La guindadel pastel – Por Victoria Lafora

La detención del delegado del Gobierno en Valencia, Serafín Castellano, acusado de prevaricación, malversación y cohecho, por unas contratas concedidas en su etapa de consejero de la Generalitat, es la guinda que corona el pastel de la corrupción del Partido Popular en esa Comunidad.

Esposado por los propios guardias a los que ha mandado hasta ayer, la imagen añade un plus de demolición a un partido que ha tenido el poder absoluto en casi todas las administraciones regionales y municipales valencianas.

Parece ser que el beneficiario de la jugosa contrata concedida por Serafín era un compañero de cacerías que incluso llegó a regalarle un rifle de postín. Si no fuera patético resultaría curioso constatar el apoyo de la clase política a los compañeros de caza. Son inolvidables las fotografías del exconsejero de Esperanza Aguirre Francisco Granados, hoy en prisión, participando en una montería con sus cómplices en corruptelas varias. Y pensábamos que la magnífica película de La Escopeta Nacional era una parodia….

Serafín Castellano, un incombustible de la política autonómica, participó en los ejecutivos de Eduardo Zaplana, de Camps y de Fabra. Fue precisamente este último quien lo colocó al frente de la Delegación del Gobierno cuando las acusaciones de corrupción cobraron fuerza. El fue también el hombro en que se apoyó Rita Barbera la noche de su derrota electoral y al que musitó: “¡Que hostia, que hostia!”.

Si al final el candidato socialista Ximo Puig y la dirigente de Compromis Mónica Oltra consiguen ponerse de acuerdo en quién preside la Generalitat, y dejan el juego de “que te quites tú, que me pongo yo”, van a hacer falta más de dos manos para revisar hasta el último cajón buscando dónde ha ido a parar el dinero público, parte del cual contaba, supuestamente, billete a billete, el también dirigente del PP Alfonso Rus.
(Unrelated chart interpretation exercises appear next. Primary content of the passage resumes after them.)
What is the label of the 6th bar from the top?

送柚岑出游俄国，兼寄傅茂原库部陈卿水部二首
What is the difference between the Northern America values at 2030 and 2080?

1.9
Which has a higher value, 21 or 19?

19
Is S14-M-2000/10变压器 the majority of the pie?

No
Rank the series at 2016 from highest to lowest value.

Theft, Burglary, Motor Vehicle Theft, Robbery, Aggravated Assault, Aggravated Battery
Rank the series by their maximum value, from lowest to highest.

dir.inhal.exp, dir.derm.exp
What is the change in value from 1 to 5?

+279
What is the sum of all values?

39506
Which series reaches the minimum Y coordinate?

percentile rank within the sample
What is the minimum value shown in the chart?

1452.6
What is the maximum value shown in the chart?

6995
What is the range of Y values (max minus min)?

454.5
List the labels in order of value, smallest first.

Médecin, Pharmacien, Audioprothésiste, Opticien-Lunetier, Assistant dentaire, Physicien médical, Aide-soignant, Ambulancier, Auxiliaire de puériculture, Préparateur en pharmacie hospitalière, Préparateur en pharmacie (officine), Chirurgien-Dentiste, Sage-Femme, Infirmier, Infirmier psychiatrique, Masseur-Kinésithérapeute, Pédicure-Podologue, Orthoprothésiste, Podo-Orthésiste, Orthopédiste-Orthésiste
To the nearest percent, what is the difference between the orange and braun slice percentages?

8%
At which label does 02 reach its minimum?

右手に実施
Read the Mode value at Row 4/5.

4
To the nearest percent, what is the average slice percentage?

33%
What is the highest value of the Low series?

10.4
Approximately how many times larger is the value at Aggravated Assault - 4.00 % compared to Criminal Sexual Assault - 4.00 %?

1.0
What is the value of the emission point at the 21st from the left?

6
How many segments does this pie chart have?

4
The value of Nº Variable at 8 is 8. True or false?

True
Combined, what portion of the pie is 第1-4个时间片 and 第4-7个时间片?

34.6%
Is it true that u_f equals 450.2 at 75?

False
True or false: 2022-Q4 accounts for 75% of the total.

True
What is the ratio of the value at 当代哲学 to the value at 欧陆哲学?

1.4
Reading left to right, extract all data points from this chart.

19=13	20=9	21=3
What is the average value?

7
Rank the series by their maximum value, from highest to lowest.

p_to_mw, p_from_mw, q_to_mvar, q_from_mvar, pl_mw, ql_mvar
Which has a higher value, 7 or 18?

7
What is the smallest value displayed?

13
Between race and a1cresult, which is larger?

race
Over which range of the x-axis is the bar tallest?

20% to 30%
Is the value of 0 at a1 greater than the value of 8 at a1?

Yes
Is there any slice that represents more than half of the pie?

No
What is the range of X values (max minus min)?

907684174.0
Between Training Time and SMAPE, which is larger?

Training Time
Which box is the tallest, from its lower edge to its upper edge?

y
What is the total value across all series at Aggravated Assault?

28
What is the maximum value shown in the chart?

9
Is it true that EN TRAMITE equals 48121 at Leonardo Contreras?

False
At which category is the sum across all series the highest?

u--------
Si el PP necesita con urgencia una renovación de su cúpula dirigente a nivel nacional, en Valencia hay que vaciar las sedes despacho a despacho si quieren que las siglas sobrevivan. Desde Castellón hasta Alicante son pocos los que no se han visto implicados en escándalos de corrupción. Y que duda cabe de que el batacazo electoral del pasado domingo se debe, entre otras cosas, a que la ciudadanía ya no consiente la malversación de los fondos públicos cuando se ha sometido a los votantes a recortes tan importantes.

Cada vez le va a resultar más difícil a Mariano Rajoy, en lo que queda de legislatura, mirar para otro lado en los temas de corrupción que salpican por doquier a su partido. La estrategia de borrarle el nombre a Bárcenas, a Jaume Matas, a Camps y otros, no ha colado. No queda mucho tiempo para dar un golpe de timón.